Indeed, in March 2019, the LeVif’Express newspaper already spoke of a president “more in tune with the Rwandan Embassy in Brussels“[2]. Indeed, she does not hesitate to attack Paul Kagame’s political opponents or publicly defend the RPF’s record[3].
In 2011, the newspaper La Libre Belgique had referred to relations which “deteriorate between the power of Kigali and the survivors of the genocide” after 23 members of IBUKA in Europe and America, had written a letter to President Kagame, in order to ‘express “their concern about Kigali’s new policy towards Hutus in the diaspora.“[4]
But already in 2007, the then president of IBUKA-Belgium had denounced a “putsch aimed at illegally controlling the Board of Directors of IBUKA” operated by the relays of the Rwandan regime in Belgium which had pushed the leaders of IBUKA to take legal action in Belgium. Calls for violence against the then IBUKA-Belgium leadership team were also launched by members of the RPF, aimed at bringing the non-profit organization under the Rwandan Government’s supervision.[5].
A political problem despite everything
The administrative and financial concerns of IBUKA-Belgium will perhaps allow a fundamental debate on the political positioning of IBUKA, whether in Belgium or elsewhere. Moreover, since this year, a new association of survivors of the Tutsi genocide has emerged in Belgium and clearly shows itself as independent from the Government of Kigali (IGICUMBI, the Voice of the Survivors)[6].

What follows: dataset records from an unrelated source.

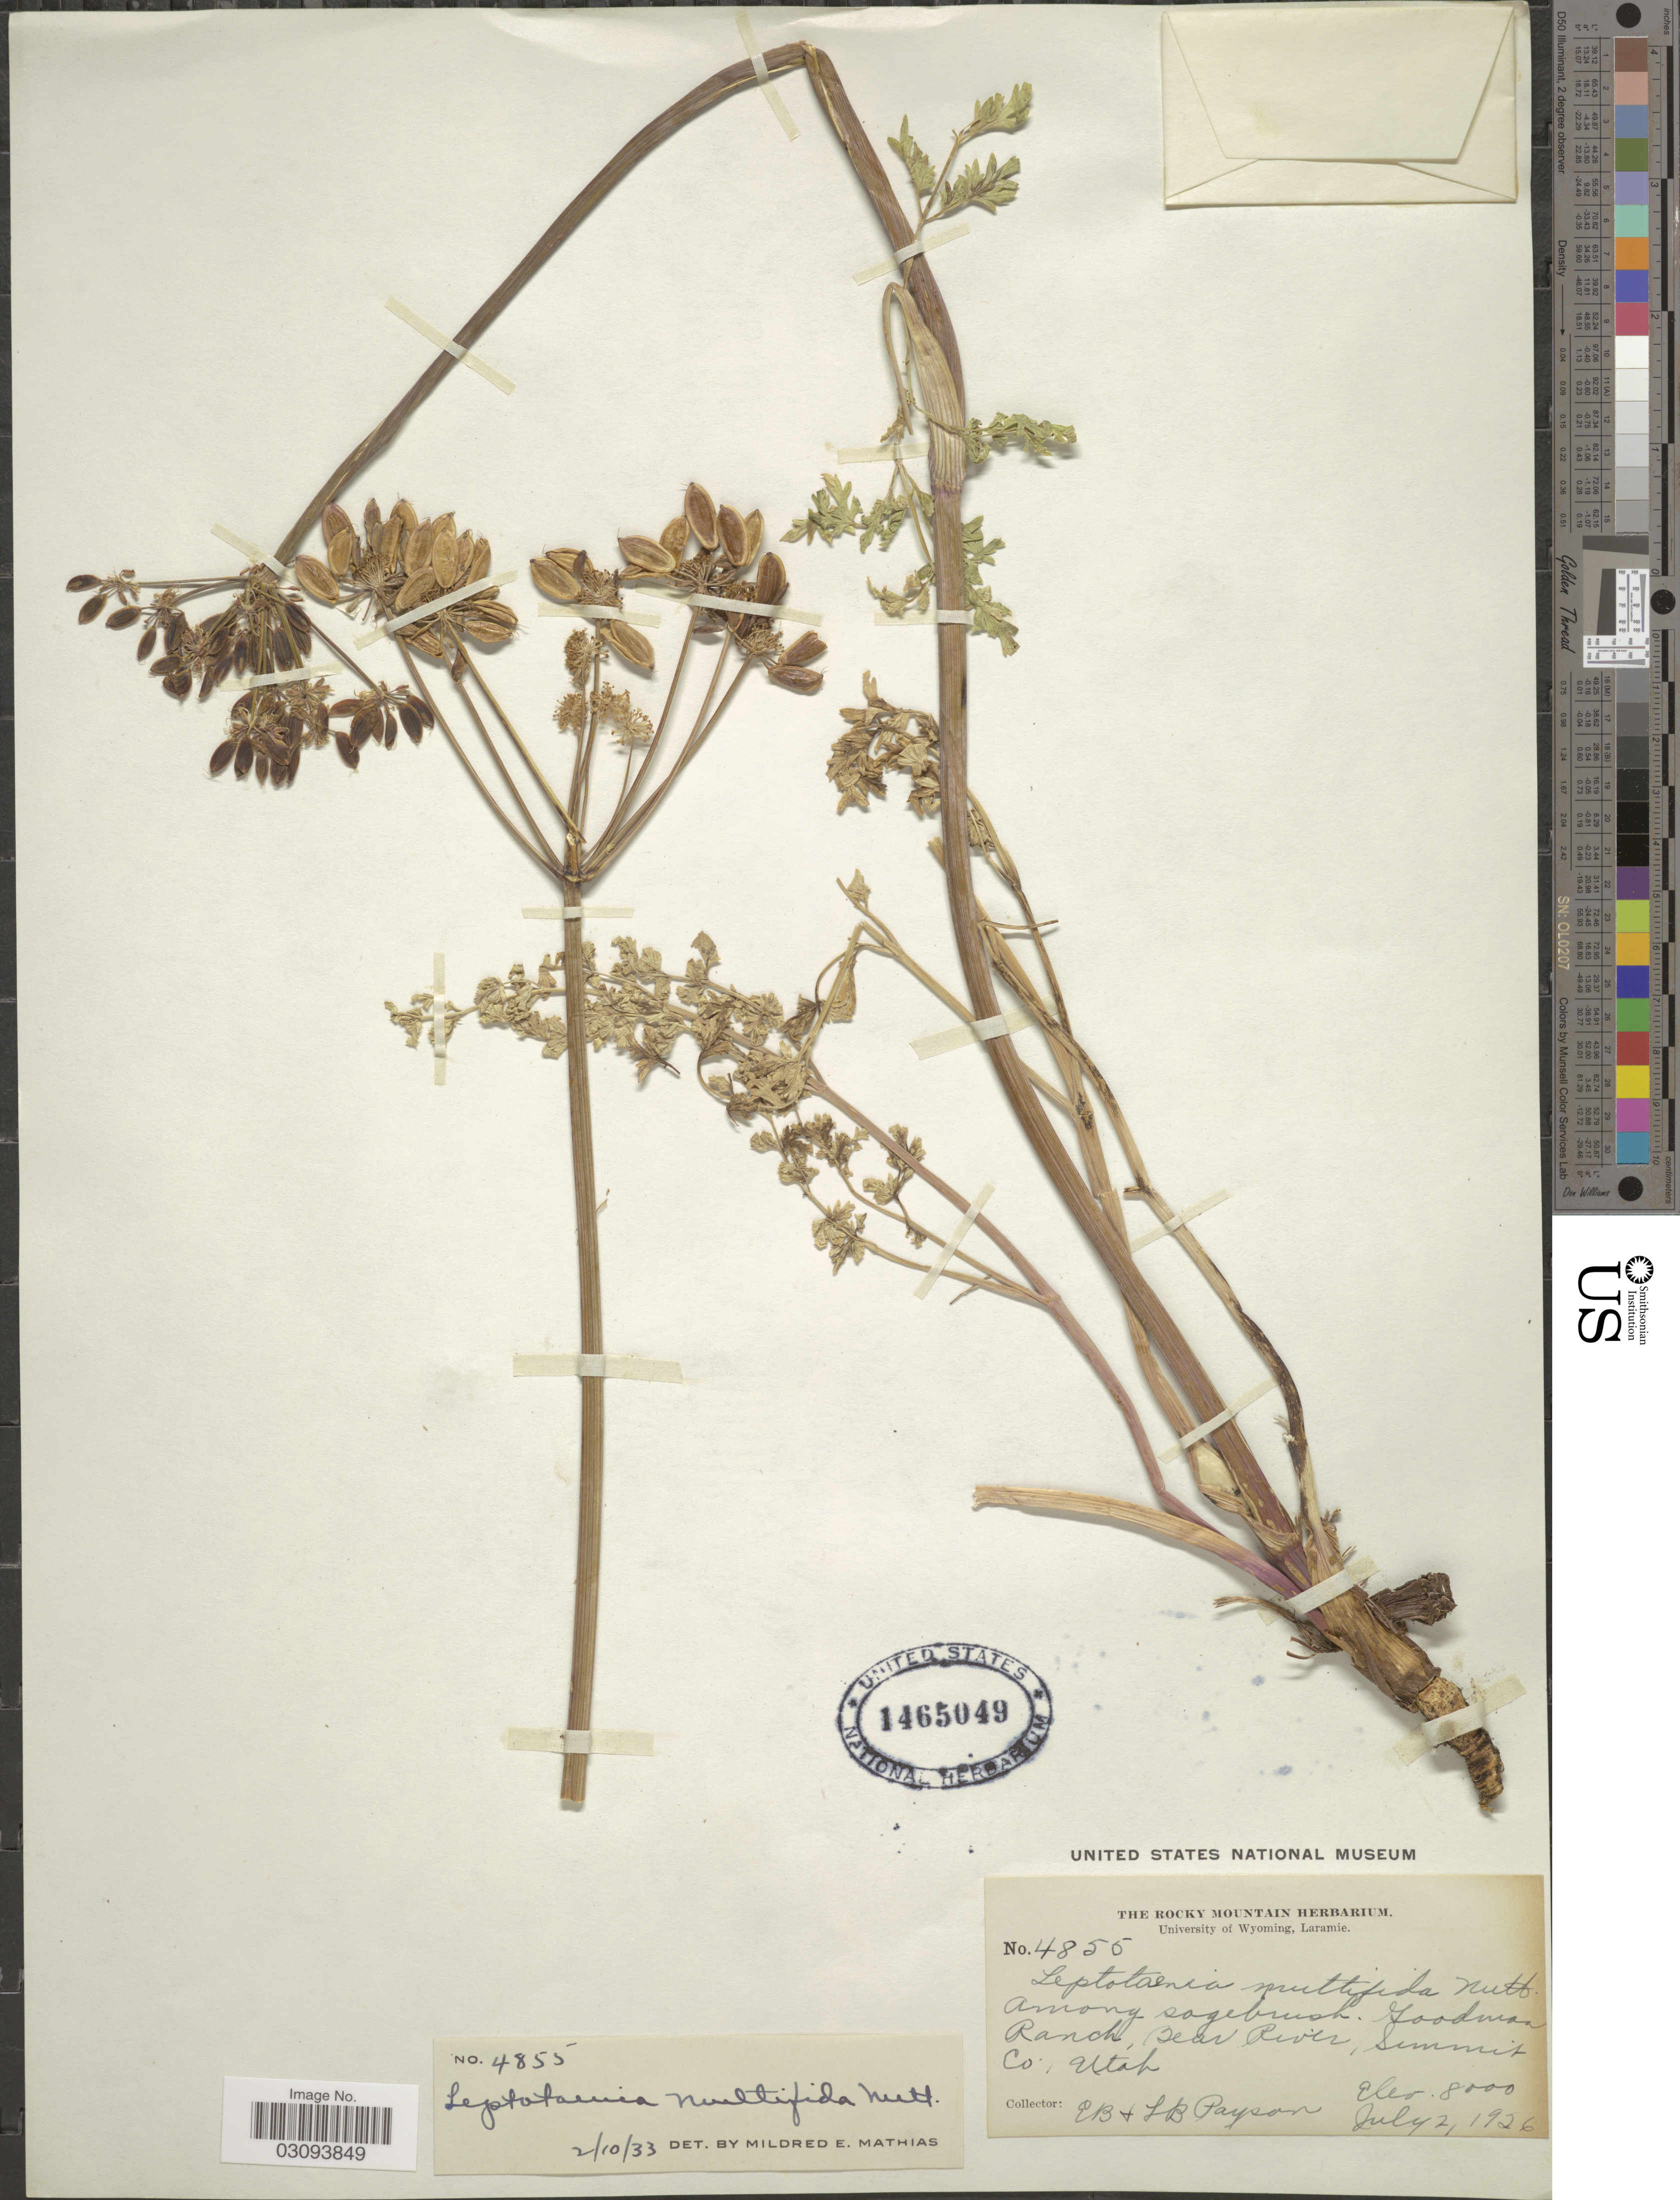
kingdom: Plantae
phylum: Tracheophyta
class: Magnoliopsida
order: Apiales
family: Apiaceae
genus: Lomatium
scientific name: Lomatium dissectum var. multifidum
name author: (Nutt.) Mathias & Constance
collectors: E. B. Payson & L. Payson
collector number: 4855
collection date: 1926-07-02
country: United States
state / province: Utah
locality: Goodman Ranch, Bear River, Summit Co.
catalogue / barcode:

Even if the Belgian branch of IBUKA manages to overcome its administrative, accounting, and financial troubles, the question that most interests Rwandans in Belgium is whether it will also free itself from the hold exerted on it by the Rwandan Patriotic Front (RPF) or if it will continue to be its ideological relay, at a time when the repression against the critical voices of the RPF is intensifying all over the world[7].
Gustave Mbonyumutwa
Jambonews
[1] https://www.lesoir.be/409482/article/2021-11-30/rwanda-lassociation-ibuka-devra-sexpliquer-devant-un-tribunal-belge, https://www.jambonews.net/actualites/20211129-ibuka-belgique-bientot-dissoute-par-la-justice-belge/, https://www.radiyoyacuvoa.com/a/ishirahamwe-ibuka-risabwa-gutanga-raporo-y-imyaka-itatu-iheze/6331822.html
[3] https://www.youtube.com/watch?v=O6tDZHI8sco&t=7144s
[5] Cfr the letter of May 23rd 2008 of the then President of IBUKA-Belgium, at the attention of Mister Bonesha, the then Ambassador if Rwanda in Belgium.